Business industries are shifting their focus, to find ways in which production and consumption can operate in a circular, rather than a linear model

IKEA’s new way of production in working towards their environmental pledge is integrated in their product designs in optimising for quality and longevity and as such reparation, reselling and/or recycling of materials are valued. In further encouraging their environmental pledge on to consumers, they will also offer more plant-based meals and snacks in their restaurant.

World Environment Day
In accordance to World Environment Day on June 5th as declared by the UN, this year’s theme is “beat plastic pollution”. Plastic pollution accumulates in coastlines, forests, industrial areas, rivers, etc. – this is an alarming sign to start focusing on reducing, if not exterminating, the existence of single-use plastics. BBC News published an article on the actions of over 50 countries in restricting the use of plastics.

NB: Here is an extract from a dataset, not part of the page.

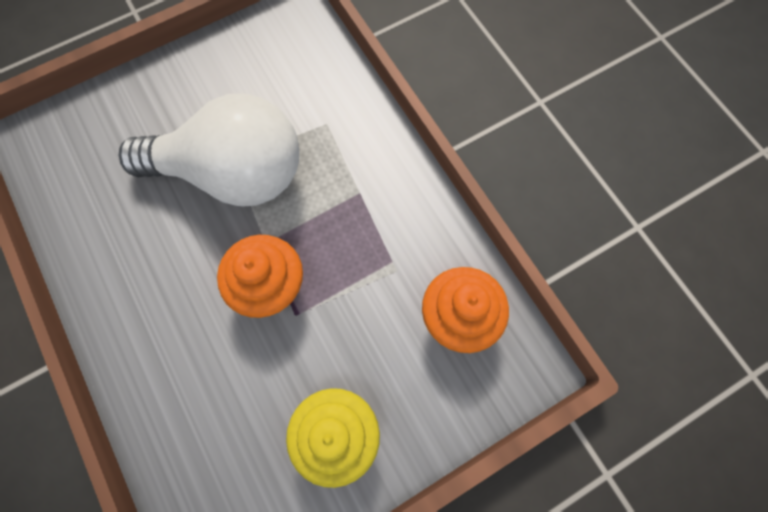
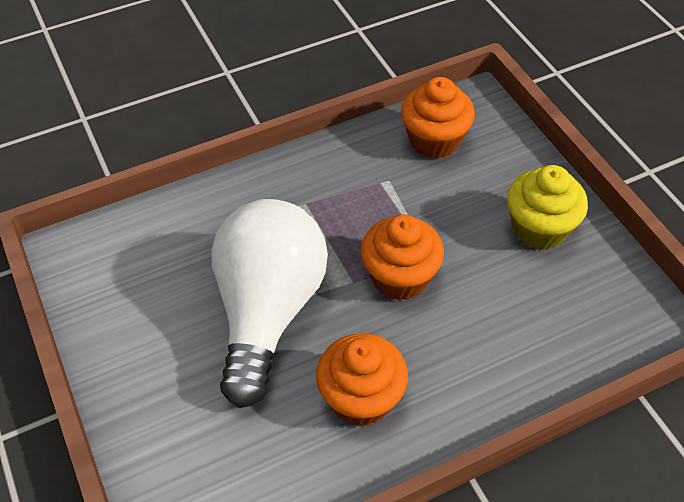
camera: 85 degrees left, 20 degrees down
none -> orange cupcake [316,333,408,426]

In the article, head of UN Environment Erik Solheim said the following: “[…] Plastic isn’t the problem. It’s what we do with it.”

The biggest report on plastic pollution so far found that levies and taxes that are properly planned and enforced are among the most effective strategies to restrict plastic waste. In Ireland, there was a 90 percent decrease in plastic usage once tax was imposed. In China, the usage decreased by 60 to 80 percent in supermarkets, although finding accurate figures for informal markets was not gathered. In Vietnam, the government aims to increase levies five times in order to yield an extreme change in behaviour towards plastic use.

In Ireland, there was a 90 percent decrease in plastic usage once tax was imposed

Governments are slowly influencing businesses by encouraging them to adopt a similar environmental agenda. This just goes to show that collaboration between different actors is needed to incite change and further maintain it. “Change will only be possible if we collaborate with others and nurture entrepreneurship. We are committed to taking the lead working together with everyone – from raw material suppliers all the way to our customers and partners,” said Torbjörn Lööf, the chief executive of IKEA’s parent inter group.